> [TASKS AND EXERCISES]:
**A)** Reproduce the passage of the excerpt below on the Litvinenko and Skripal cases from "Elena Panina, a" to "of the Skripals.".
**B)** Answer these questions using the excerpt below on the Litvinenko and Skripal cases:
(i) Which news agency reported Elena Panina's remarks?
(ii) In what year did Mr. Litvinenko allege that he had been asked to examine the possibility of assassinating a wealthy businessman?
(iii) Of what did Mr. Litvinenko's book accuse Mr. Putin?
**C)** Drawing on the excerpt below on the Litvinenko and Skripal cases, explain in one to three sentences the grounds Dmitry Peskov gave for calling the court's ruling in Mr. Litvinenko's case baseless.

> [TEXT FOR ANALYSIS]:
The Kremlin has repeatedly denied involvement in the Salisbury poisoning and rejected accusations of involvement in Mr. Litvinenko’s death. Presidential spokesman Dmitry Peskov called the court’s ruling in Mr. Litvinenko’s case baseless.

“It’s unlikely that the [European Court of Human Rights] has the authority or the technological capabilities to have information on this matter,” Mr. Peskov told reporters during a conference call.

He didn’t immediately comment on the charges brought against the third alleged Russian agent in the Skripal case.

Elena Panina, a member of the State Duma’s Committee on International Affairs, described the charging of Mr. Sergeev as “an episode of hybrid war against Russia,” according to the Russian state news agency RIA Novosti. “Today we see a new version of the old Russophobia,” she said.

The Russian Embassy in London said Moscow had initially offered full and open cooperation between the law enforcement agencies of both countries to establish the facts of what happened in Salisbury. But it said “the British preferred to conduct the investigation completely in secret, behind closed doors,” adding that no specific facts had been presented to confirm Mr. Sergeev’s alleged involvement in the poisoning of the Skripals.

The embassy said Russia was still open “for professional cooperation” so long as the U.K. “abandons the concept of a politically motivated appointing of the guilty.”

According to information published by the court, Mr. Litvinenko had worked for Soviet security services the KGB and its successor the Federal Security Service, or FSB. In 1998 he alleged that he had been asked to examine the possibility of assassinating a wealthy businessman, the court said. He was fired from the security service and fled Russia for the U.K., where he and his family were granted asylum and later citizenship.

While in Britain, Mr. Litvinenko wrote a book accusing Mr. Putin of coming to power by organizing a series of apartment bombings in 1999 that prompted Russia’s invasion of Chechnya. The Kremlin has denied the charges.

> [STORED DATA]:

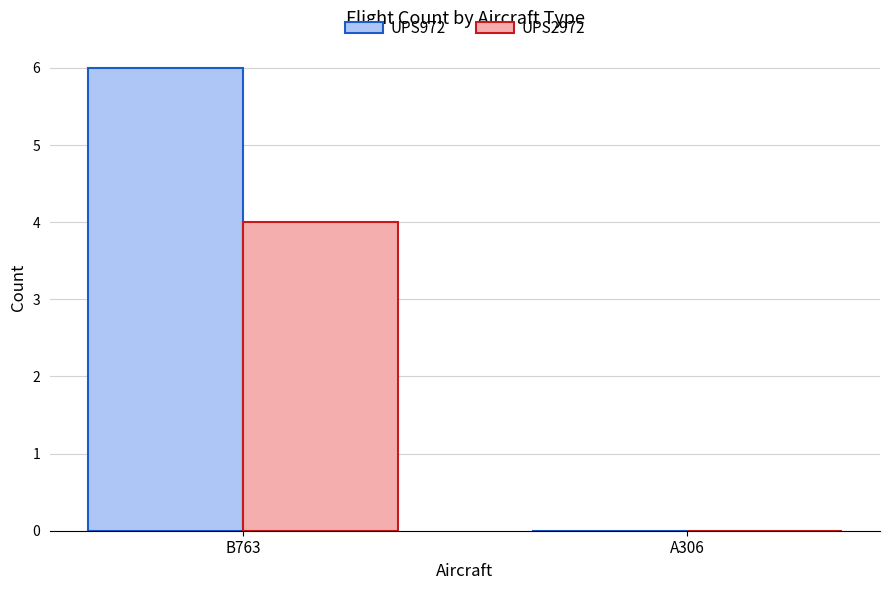

Which series changed the most between B763 and A306?

UPS972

> [RESPONSES FOR EACH TASK]:
**A)**
Elena Panina, a member of the State Duma’s Committee on International Affairs, described the charging of Mr. Sergeev as “an episode of hybrid war against Russia,” according to the Russian state news agency RIA Novosti. “Today we see a new version of the old Russophobia,” she said.

The Russian Embassy in London said Moscow had initially offered full and open cooperation between the law enforcement agencies of both countries to establish the facts of what happened in Salisbury. But it said “the British preferred to conduct the investigation completely in secret, behind closed doors,” adding that no specific facts had been presented to confirm Mr. Sergeev’s alleged involvement in the poisoning of the Skripals.

**B)**
(i) The Russian state news agency RIA Novosti.
(ii) 1998.
(iii) Of coming to power by organizing a series of apartment bombings in 1999 that prompted Russia's invasion of Chechnya.

**C)** Peskov said it was unlikely that the European Court of Human Rights had the authority or the technological capabilities to have information on the matter.